Tony_Finch · August 2, 2012, 4:04pm

The relevant spec is RFC 5321 section 5.

Tony.

William_Herrin · August 2, 2012, 4:20pm

If you can reference where in the SMTP RFC it offers an authoritative
explanation what to do when merging results from various naming
systems where one but not all of the naming systems has generated an
error then let's read it.

RFC5321, section 5.1 is pretty clear on it:

5.1. Locating the Target Host

   Once an SMTP client lexically identifies a domain to which mail will
   be delivered for processing (as described in Sections 2.3.5 and 3.6),
   a DNS lookup MUST be performed to resolve the domain name (RFC 1035
   [2]). The names are expected to be fully-qualified domain names
   (FQDNs): mechanisms for inferring FQDNs from partial names or local
   aliases are outside of this specification.

Well there you have it. Mechanisms for determining whether a name is
intended to be acquired from the DNS are _outside the scope of the
RFC_. So, the specifics of merging results from multiple naming
systems is left to the implementer without IETF guidance. Clear as
mud. And when the RFC goes on to say:

If an empty list of MXs is returned,
the address is treated as if it was associated with an implicit MX
RR, with a preference of 0, pointing to that host.

one reasonable interpretation is that MX-type lookups only apply to
lookups from the DNS system, another is that both the MX lookup and
host lookup have to come from the same naming system, and a third
reasonable interpretation is that they do not. And that's true even
though the RFC also says:

If a temporary error is returned, the message MUST be queued
and retried later

because the MTA *did* successfully acquire the _implicit MX_ from one
of the name systems it uses.

Chalk this up as a point that "needs work" in the next XX21 RFC.

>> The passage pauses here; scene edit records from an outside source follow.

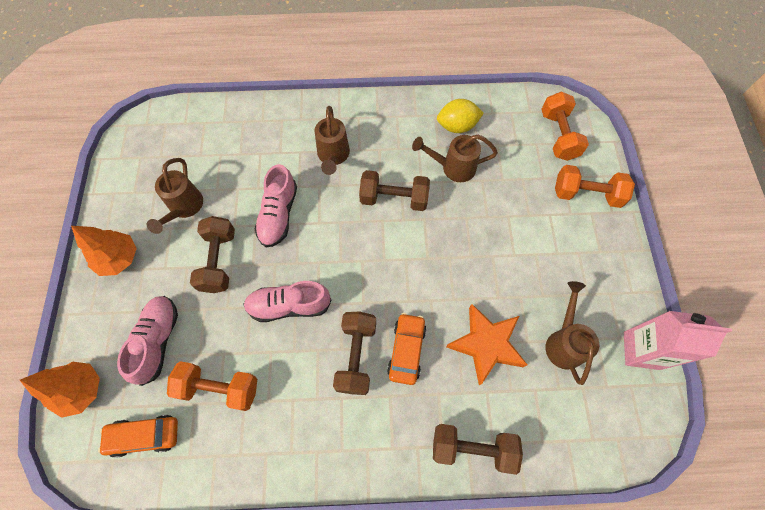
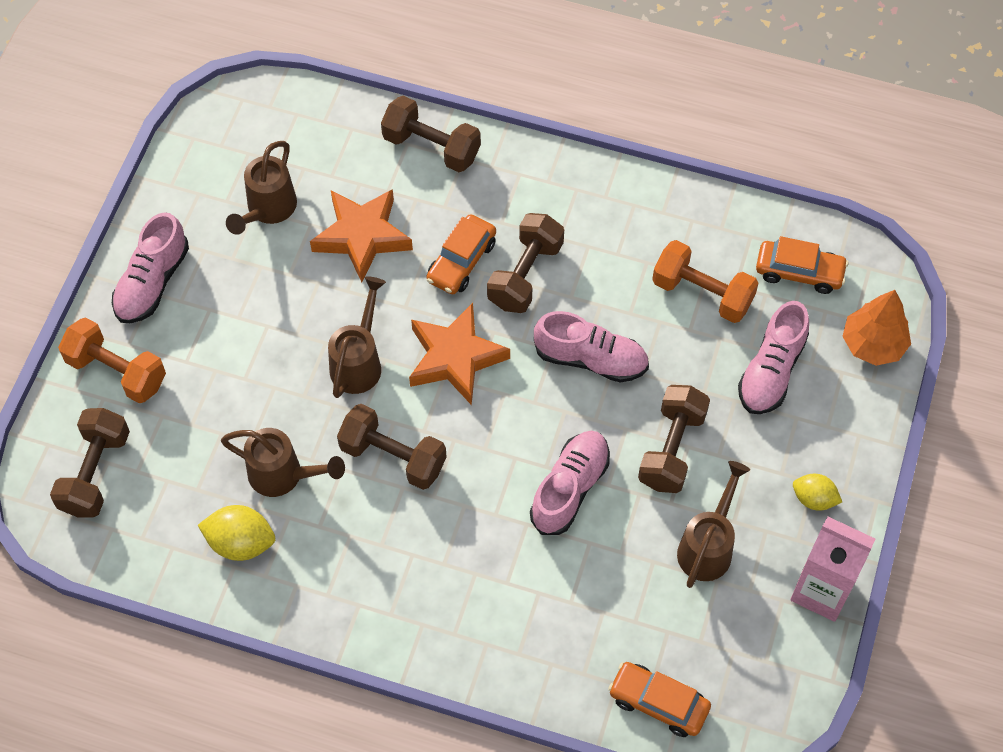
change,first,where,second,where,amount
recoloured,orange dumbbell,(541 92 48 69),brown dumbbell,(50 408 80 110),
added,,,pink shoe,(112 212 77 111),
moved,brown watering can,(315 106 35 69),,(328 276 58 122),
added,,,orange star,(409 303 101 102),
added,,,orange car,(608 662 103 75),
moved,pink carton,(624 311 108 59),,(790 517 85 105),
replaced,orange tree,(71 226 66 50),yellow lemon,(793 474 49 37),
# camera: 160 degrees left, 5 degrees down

The Internet uses DNS. You use some other scheme at your own peril,
and probably shouldn't expect said other scheme to work outside the
range of your administrative control.

"The Internet" uses a far broader set of technologies than you give it
credit for. And it routinely uses the DNS badly. Structure your
systems with that understanding or pay for your negligence with
malfunction.

Regards,
Bill Herrin